• [WHAT YOU ARE ASKED TO DO]: Pick out every line of the entries below that contains the string "상대방의" and copy each one. Treat uppercase and lowercase as different.

Stored data entries:
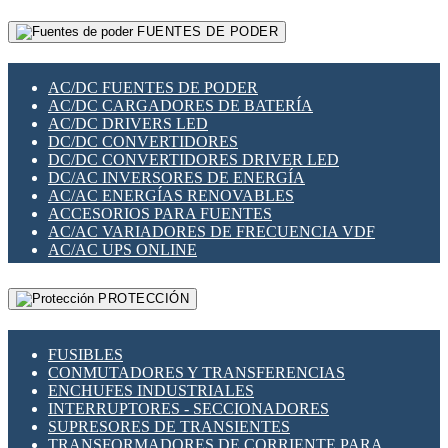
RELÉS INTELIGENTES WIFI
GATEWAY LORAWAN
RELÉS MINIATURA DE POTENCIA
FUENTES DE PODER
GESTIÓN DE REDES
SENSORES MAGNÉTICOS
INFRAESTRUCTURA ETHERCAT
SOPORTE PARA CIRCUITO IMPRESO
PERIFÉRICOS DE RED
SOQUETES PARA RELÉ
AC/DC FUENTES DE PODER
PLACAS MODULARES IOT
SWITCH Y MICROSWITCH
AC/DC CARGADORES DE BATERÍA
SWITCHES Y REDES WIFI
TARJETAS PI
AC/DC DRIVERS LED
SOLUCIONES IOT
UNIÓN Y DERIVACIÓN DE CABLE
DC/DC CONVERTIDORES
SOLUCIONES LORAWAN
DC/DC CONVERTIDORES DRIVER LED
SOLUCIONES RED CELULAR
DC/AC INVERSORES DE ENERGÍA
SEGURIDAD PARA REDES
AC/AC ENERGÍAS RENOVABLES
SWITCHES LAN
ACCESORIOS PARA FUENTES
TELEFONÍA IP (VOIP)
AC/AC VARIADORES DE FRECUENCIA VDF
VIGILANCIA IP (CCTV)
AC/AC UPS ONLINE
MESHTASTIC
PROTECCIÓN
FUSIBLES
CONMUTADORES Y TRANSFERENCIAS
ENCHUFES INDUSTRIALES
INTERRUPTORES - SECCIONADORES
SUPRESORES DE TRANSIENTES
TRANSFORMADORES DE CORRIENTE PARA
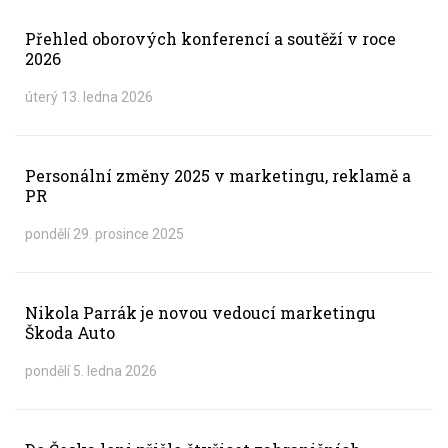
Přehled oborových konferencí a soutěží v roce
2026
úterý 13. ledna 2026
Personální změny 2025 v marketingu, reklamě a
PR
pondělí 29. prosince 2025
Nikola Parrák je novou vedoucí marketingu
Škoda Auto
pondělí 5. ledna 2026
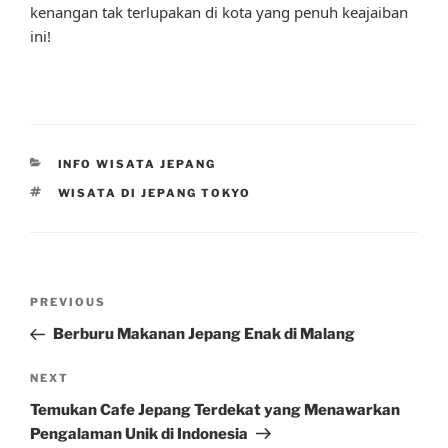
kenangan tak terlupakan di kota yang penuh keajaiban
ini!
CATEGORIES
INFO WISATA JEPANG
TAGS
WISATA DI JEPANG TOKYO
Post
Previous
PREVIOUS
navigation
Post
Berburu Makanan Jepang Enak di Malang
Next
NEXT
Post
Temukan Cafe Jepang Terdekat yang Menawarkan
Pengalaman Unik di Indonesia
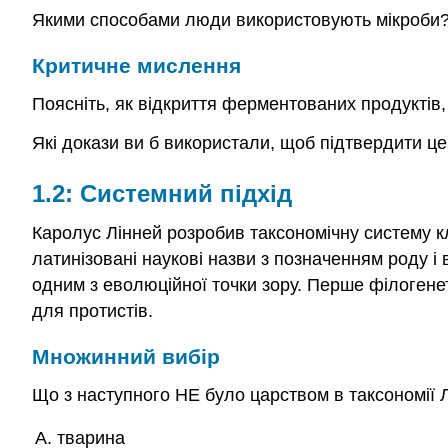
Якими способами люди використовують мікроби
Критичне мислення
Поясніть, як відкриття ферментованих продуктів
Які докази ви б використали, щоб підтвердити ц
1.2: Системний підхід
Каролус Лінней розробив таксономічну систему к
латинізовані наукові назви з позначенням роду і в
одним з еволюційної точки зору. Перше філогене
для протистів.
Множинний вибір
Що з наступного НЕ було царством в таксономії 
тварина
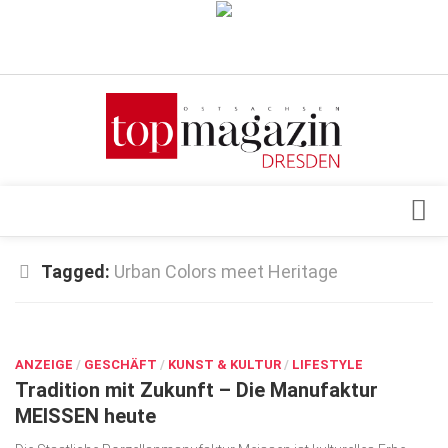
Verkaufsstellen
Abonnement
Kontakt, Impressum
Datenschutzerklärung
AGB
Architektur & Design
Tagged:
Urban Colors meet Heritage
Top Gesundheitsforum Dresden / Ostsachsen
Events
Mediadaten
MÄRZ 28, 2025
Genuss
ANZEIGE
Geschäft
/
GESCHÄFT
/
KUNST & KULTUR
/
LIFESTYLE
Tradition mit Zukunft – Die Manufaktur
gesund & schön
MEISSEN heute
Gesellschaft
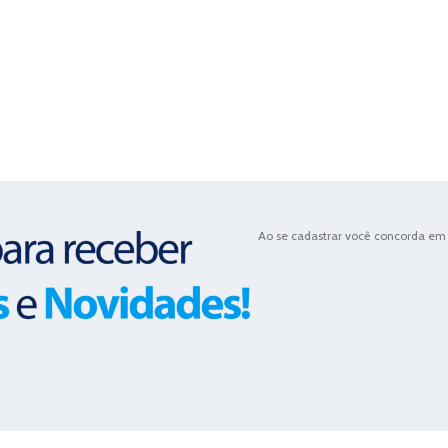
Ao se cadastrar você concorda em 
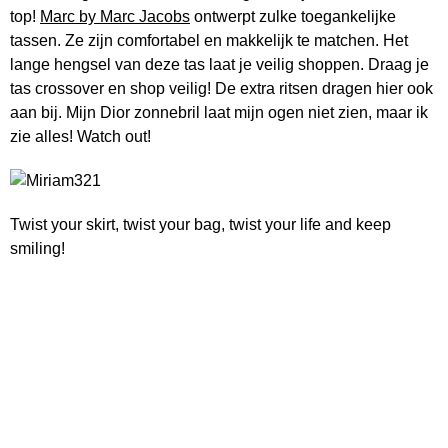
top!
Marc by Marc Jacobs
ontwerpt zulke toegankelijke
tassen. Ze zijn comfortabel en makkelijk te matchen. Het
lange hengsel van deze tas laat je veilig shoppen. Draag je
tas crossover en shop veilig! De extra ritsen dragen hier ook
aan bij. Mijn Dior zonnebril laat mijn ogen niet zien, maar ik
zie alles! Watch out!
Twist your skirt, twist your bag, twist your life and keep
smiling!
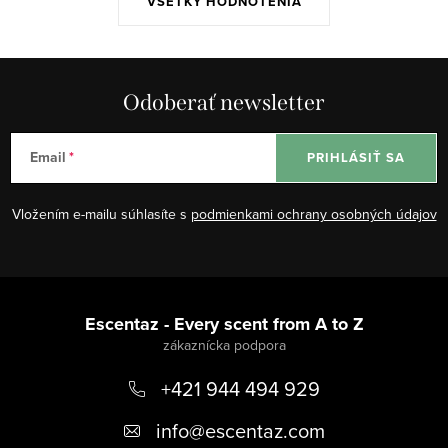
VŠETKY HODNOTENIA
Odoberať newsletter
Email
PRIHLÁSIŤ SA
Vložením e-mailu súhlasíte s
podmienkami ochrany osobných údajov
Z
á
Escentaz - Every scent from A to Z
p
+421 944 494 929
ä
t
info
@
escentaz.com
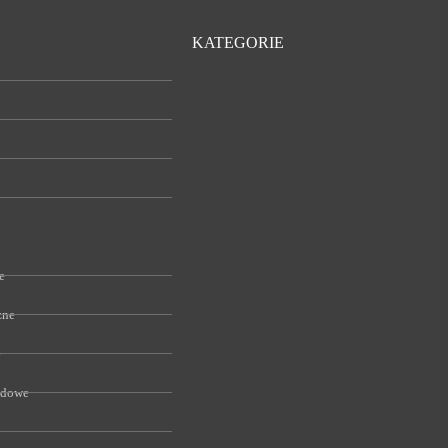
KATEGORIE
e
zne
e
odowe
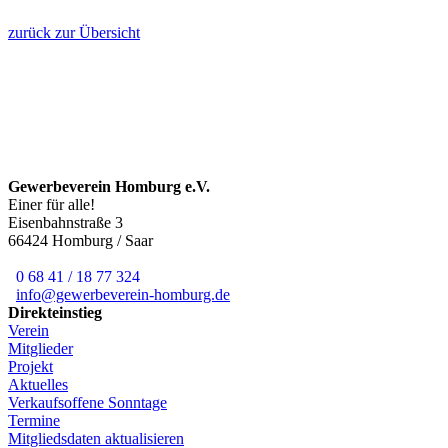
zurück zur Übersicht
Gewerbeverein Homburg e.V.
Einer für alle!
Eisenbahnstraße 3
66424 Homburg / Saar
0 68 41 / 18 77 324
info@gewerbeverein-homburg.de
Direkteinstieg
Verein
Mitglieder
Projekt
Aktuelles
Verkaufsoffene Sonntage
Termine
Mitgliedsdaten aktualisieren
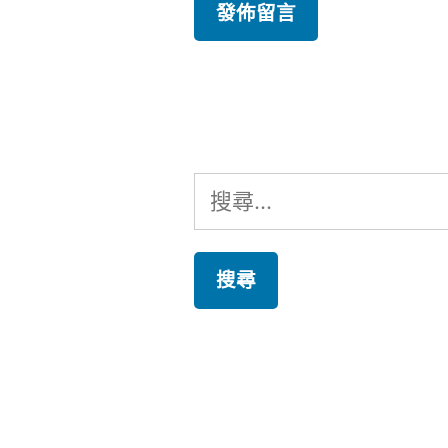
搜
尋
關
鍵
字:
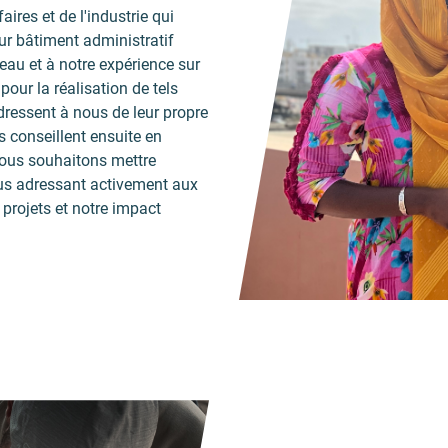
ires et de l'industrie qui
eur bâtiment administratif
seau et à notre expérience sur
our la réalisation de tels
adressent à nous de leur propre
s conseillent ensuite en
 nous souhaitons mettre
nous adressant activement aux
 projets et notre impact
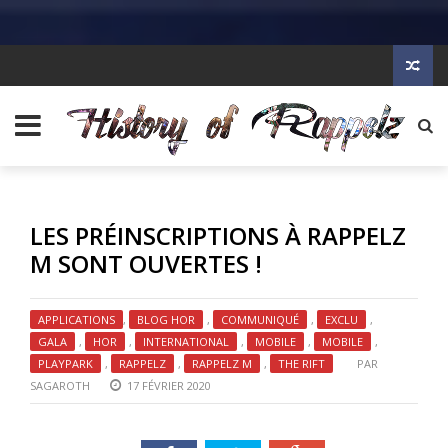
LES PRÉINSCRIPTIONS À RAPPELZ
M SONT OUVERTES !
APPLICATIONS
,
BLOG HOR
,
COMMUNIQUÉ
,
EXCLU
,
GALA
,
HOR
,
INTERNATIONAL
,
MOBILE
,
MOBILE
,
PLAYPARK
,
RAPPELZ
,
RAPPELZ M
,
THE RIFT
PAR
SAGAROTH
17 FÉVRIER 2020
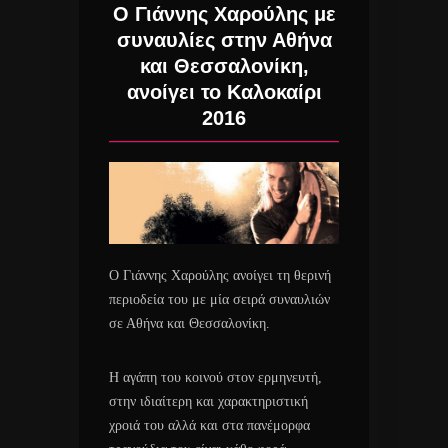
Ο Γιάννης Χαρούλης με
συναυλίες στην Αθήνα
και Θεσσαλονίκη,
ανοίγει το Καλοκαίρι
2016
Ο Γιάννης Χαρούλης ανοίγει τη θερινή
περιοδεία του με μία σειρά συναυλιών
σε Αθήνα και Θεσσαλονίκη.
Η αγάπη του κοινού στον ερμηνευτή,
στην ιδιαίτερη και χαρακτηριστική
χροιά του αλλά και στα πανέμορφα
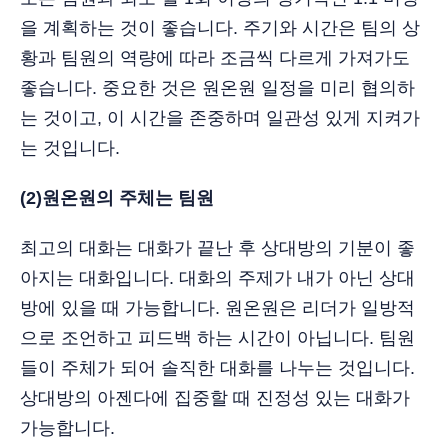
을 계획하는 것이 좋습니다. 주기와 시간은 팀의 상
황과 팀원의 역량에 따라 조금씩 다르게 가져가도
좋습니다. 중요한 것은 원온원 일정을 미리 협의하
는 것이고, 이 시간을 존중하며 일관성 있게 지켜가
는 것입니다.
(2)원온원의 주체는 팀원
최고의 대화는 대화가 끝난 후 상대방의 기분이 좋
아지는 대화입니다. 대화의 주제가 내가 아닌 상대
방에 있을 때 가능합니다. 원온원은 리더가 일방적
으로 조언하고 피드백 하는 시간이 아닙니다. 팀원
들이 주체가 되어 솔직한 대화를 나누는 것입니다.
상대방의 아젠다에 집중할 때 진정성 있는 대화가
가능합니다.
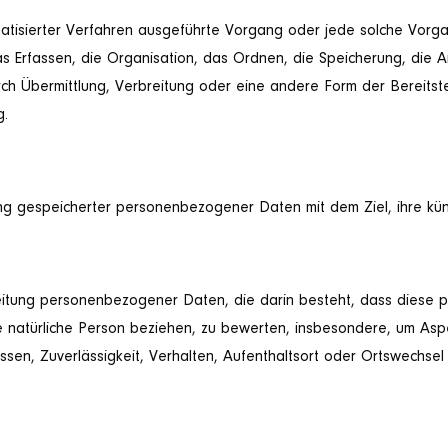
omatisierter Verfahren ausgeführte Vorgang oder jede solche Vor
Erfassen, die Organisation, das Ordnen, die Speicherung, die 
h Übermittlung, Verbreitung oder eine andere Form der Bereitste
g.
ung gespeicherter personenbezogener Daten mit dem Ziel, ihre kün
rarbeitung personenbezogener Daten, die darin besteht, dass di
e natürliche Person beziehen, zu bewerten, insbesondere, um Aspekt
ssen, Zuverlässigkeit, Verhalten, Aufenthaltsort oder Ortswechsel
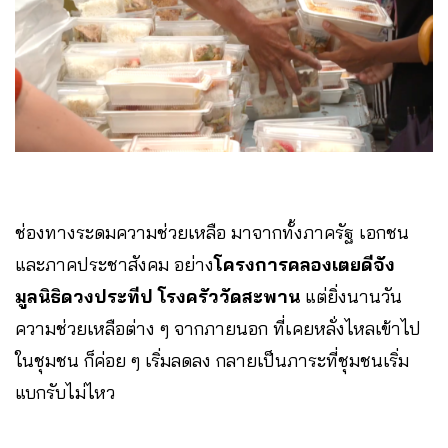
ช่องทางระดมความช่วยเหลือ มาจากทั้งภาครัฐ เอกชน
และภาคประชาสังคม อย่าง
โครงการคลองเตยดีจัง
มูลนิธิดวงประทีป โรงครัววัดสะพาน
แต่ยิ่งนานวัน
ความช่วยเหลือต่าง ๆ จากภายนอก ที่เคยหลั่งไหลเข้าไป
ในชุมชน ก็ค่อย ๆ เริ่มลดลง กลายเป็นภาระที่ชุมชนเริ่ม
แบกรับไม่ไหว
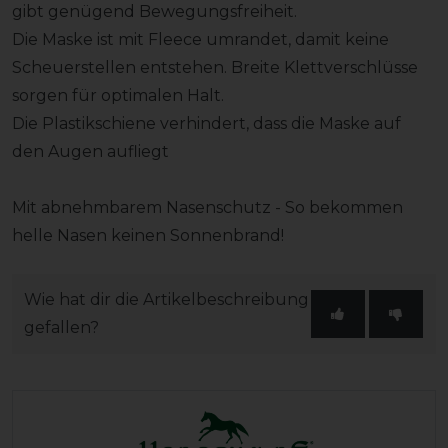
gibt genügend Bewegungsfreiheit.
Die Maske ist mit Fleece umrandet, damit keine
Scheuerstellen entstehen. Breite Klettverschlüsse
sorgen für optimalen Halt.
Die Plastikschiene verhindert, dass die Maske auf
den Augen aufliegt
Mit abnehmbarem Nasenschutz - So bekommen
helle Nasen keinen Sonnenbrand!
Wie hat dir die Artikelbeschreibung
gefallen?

• [EXERCISE ANSWER]:
최고의 대화는 대화가 끝난 후 상대방의 기분이 좋
상대방의 아젠다에 집중할 때 진정성 있는 대화가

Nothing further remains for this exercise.